> [任务说明 A]:
根据下方给定文段,dae 程序启动时会创建什么并启动哪种监听服务?

2707 字
14 分钟
dae DNS 请求处理流程分析
2025-12-29 10:36:21

本文档详细分析了 dae 程序处理 DNS 请求的完整流程,从 dae0 网卡接收请求到通过宿主机网卡发送到上游 DNS 服务器的整个过程。

1. DNS 请求接收阶段#

入口:从 dae0 网卡接收 UDP 包#

dae 程序启动时,会创建 ControlPlane 并启动 tproxy 监听服务:

132:175:cmd/run.go
func Run(log *logrus.Logger, conf *config.Config, externGeoDataDirs []string) (err error) {
// Remove AbortFile at beginning.
_ = os.Remove(AbortFile)
// New ControlPlane.
c, err := newControlPlane(log, nil, nil, conf, externGeoDataDirs)
if err != nil {
return err
}
var pprofServer *http.Server
if conf.Global.PprofPort != 0 {
pprofAddr := fmt.Sprintf("localhost:%d", conf.Global.PprofPort)
pprofServer = &http.Server{Addr: pprofAddr, Handler: nil}
go pprofServer.ListenAndServe()
}
// Start HTTP server if configured.
if conf.Global.HttpPort != 0 {
go startServer(log, conf)
}
// Serve tproxy TCP/UDP server util signals.
var listener *control.Listener
sigs := make(chan os.Signal, 1)
signal.Notify(sigs, syscall.SIGINT, syscall.SIGTERM, syscall.SIGHUP, syscall.SIGQUIT, syscall.SIGKILL, syscall.SIGILL, syscall.SIGUSR1, syscall.SIGUSR2)
go func() {
readyChan := make(chan bool, 1)
go func() {
<-readyChan
sdnotify.Ready()
if !disablePidFile {
_ = os.WriteFile(PidFilePath, []byte(strconv.Itoa(os.Getpid())), 0644)
}
_ = os.WriteFile(SignalProgressFilePath, []byte{consts.ReloadDone}, 0644)
}()
control.GetDaeNetns().With(func() error {
if listener, err = c.ListenAndServe(readyChan, conf.Global.TproxyPort); err != nil {
log.Errorln("ListenAndServe:", err)
}
return err
})
sigs <- nil
}()

> [本题数据]:
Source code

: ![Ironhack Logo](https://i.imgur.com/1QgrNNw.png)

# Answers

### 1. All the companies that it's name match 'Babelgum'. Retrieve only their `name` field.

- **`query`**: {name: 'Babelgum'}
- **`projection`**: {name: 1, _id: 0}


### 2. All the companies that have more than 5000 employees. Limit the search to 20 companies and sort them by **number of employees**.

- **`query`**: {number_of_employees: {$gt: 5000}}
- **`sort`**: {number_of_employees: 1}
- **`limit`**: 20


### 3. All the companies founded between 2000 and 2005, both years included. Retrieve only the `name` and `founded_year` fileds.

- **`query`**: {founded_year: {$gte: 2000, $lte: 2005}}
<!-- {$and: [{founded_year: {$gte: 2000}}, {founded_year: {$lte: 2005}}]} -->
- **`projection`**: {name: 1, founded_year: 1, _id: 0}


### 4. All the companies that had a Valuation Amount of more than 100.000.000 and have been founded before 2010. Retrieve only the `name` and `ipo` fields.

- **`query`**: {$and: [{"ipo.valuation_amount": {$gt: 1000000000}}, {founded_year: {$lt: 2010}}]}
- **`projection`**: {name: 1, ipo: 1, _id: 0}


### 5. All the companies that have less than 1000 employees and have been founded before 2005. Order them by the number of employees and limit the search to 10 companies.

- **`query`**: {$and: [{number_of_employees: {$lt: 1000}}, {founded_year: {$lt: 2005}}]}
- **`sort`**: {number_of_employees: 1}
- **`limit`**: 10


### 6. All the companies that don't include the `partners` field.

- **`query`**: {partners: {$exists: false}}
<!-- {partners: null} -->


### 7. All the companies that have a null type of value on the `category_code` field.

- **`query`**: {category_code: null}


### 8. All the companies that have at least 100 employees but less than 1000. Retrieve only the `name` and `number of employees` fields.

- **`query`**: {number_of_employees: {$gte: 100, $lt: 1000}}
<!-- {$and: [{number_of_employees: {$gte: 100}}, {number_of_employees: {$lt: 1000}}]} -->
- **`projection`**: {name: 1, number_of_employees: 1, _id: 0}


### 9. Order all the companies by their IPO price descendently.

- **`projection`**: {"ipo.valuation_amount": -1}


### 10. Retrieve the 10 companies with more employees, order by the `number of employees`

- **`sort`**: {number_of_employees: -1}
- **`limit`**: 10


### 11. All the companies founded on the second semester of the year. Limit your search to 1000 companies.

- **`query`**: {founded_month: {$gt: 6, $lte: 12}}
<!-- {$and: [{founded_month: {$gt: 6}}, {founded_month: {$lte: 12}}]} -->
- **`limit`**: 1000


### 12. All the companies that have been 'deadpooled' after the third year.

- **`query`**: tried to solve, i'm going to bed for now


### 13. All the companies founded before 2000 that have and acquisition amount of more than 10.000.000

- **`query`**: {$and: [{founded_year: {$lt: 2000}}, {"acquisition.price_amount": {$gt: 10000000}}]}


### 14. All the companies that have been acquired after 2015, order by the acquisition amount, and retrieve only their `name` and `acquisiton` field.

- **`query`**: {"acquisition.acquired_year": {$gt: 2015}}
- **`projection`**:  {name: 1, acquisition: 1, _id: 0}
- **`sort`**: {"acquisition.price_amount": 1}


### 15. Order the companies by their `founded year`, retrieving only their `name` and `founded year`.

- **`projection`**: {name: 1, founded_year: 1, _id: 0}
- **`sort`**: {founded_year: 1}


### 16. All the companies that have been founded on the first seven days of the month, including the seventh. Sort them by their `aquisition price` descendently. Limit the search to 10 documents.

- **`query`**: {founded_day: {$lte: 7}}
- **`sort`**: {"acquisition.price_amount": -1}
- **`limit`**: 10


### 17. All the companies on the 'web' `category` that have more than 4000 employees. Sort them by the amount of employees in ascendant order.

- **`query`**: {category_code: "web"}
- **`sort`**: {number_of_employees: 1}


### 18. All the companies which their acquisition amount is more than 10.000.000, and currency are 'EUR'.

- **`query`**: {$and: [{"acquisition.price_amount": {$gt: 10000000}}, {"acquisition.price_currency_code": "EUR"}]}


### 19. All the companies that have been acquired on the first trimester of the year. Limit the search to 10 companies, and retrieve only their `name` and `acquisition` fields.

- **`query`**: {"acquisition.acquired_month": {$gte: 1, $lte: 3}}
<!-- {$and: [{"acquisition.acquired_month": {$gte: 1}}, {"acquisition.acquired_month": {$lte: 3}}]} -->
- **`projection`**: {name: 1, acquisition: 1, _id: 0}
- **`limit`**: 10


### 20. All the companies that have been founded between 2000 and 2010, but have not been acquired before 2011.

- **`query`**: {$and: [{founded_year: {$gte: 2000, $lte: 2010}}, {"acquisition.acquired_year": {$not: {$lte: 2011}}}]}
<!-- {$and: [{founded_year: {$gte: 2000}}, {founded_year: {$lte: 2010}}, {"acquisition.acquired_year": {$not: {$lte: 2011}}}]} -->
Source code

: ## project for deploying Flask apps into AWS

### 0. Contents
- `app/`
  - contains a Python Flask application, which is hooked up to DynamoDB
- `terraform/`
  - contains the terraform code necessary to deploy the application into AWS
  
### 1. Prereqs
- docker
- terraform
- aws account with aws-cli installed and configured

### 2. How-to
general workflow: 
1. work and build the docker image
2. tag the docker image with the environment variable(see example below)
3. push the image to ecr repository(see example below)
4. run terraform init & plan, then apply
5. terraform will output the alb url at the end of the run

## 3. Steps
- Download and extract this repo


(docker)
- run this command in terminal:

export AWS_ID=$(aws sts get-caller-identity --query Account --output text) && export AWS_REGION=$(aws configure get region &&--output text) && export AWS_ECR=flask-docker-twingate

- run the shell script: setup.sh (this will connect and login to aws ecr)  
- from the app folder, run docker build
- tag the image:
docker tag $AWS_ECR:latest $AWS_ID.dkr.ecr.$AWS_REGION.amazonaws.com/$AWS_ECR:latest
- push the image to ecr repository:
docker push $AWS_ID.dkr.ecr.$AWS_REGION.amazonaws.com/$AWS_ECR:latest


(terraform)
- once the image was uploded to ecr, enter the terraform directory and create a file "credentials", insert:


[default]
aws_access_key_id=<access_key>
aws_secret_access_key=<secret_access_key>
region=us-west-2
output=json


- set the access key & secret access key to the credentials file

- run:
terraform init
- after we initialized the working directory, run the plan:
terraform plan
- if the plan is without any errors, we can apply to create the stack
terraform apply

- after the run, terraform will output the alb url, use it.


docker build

> [任务说明 B]:
请逐字复述上方条目中从包含“- after the”的那一行起直到条目结尾的内容,首尾两行都要包括。

> [作答区 A]:
dae 程序启动时会创建 ControlPlane,并启动 tproxy 监听服务。

> [作答区 B]:
- after the run, terraform will output the alb url, use it.


docker build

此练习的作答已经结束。